Joanne Grant
Joanne Grant, the daughter of a mixed-race mother and a white father, was born in Utica on 30th March 1930. She studied journalism at Syracuse University but, unable to find a job in her chosen field, initially worked in public relations.
Grant held left-wing political views and in 1957 travelled to the Soviet Union. Later she went to China defying a Cold War ban on travel to that country. She also became research assistant to William Du Bois, the co-founder of the National Association for the Advancement of Coloured People.
Grant became active in the Civil Rights movement and took part in the Student Nonviolent Coordinating Committee (SNCC) campaigns in the 1960s. It was during this period she met the lawyer Victor Rabinowitz. The couple were married in 1965.

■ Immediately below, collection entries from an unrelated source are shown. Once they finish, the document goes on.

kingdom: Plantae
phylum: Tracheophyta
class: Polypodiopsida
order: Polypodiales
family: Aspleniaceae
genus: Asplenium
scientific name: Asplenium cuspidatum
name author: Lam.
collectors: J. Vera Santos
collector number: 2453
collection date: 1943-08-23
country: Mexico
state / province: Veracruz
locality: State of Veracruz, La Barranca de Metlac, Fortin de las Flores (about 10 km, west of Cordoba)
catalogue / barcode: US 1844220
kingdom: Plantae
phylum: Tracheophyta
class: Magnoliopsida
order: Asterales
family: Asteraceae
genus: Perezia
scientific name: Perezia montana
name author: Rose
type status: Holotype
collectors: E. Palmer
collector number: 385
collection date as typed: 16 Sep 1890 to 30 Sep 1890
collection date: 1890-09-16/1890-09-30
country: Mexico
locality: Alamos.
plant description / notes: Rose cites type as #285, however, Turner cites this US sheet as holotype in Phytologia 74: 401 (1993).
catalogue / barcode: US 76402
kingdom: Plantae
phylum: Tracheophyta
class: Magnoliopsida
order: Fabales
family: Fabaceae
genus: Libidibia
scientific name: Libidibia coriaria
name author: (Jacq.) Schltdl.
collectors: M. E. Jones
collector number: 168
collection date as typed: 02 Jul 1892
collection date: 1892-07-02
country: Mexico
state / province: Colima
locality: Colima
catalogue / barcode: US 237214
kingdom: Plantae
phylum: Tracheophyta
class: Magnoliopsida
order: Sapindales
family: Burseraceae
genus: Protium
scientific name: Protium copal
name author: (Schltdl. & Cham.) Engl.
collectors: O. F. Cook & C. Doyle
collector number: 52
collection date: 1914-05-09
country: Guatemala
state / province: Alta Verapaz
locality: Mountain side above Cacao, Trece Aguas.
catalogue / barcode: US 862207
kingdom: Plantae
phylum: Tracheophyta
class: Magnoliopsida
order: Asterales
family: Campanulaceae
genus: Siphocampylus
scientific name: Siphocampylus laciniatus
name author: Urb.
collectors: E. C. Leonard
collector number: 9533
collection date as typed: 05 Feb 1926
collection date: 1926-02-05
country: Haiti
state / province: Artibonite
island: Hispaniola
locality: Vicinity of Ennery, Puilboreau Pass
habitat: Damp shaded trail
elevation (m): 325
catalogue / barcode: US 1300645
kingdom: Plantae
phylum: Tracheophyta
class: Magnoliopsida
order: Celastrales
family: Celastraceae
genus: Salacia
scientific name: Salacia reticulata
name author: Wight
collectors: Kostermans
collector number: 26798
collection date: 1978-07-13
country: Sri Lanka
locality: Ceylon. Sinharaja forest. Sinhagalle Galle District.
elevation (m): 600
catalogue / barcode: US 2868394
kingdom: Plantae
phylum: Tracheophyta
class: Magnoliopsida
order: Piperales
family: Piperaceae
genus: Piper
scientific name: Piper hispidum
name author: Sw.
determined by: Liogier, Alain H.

In 1960s Grant worked for the left-wing New York weekly, National Guardian. This included reporting on the Jim Crow Laws, Freedom Riders, Freedom Schools, Freedom Summer, Selma March and the March on Washington. As John J. Simon has pointed out: "She was not just at mass demonstrations, she was there in isolated communities where black students, conducting voter registration drives, were often rewarded with bloody beatings. Grant visited small towns in rural Alabama, Mississippi and Georgia in the early 1960s, at a time when assaults, killings and lynchings were common. As a black reporter this took courage, but Grant faced those dangers, filed her dispatches, got herself arrested, and became a member of the most militant of the civil rights groups, the Student Nonviolent Coordinating Committee (SNCC)."
Joanne Grant is the author of Black Protest: History, Documents, And Analysis 1619 To The Present (1968) and Confrontation On Campus (1969). An expert on Ella J. Baker, Grant made the successful documentary, Fundi: The Story Of Ella Baker in 1981. This was followed by a biography, Ella Baker: Freedom Bound (1998).
Joanne Grant died on 9th January, 2005.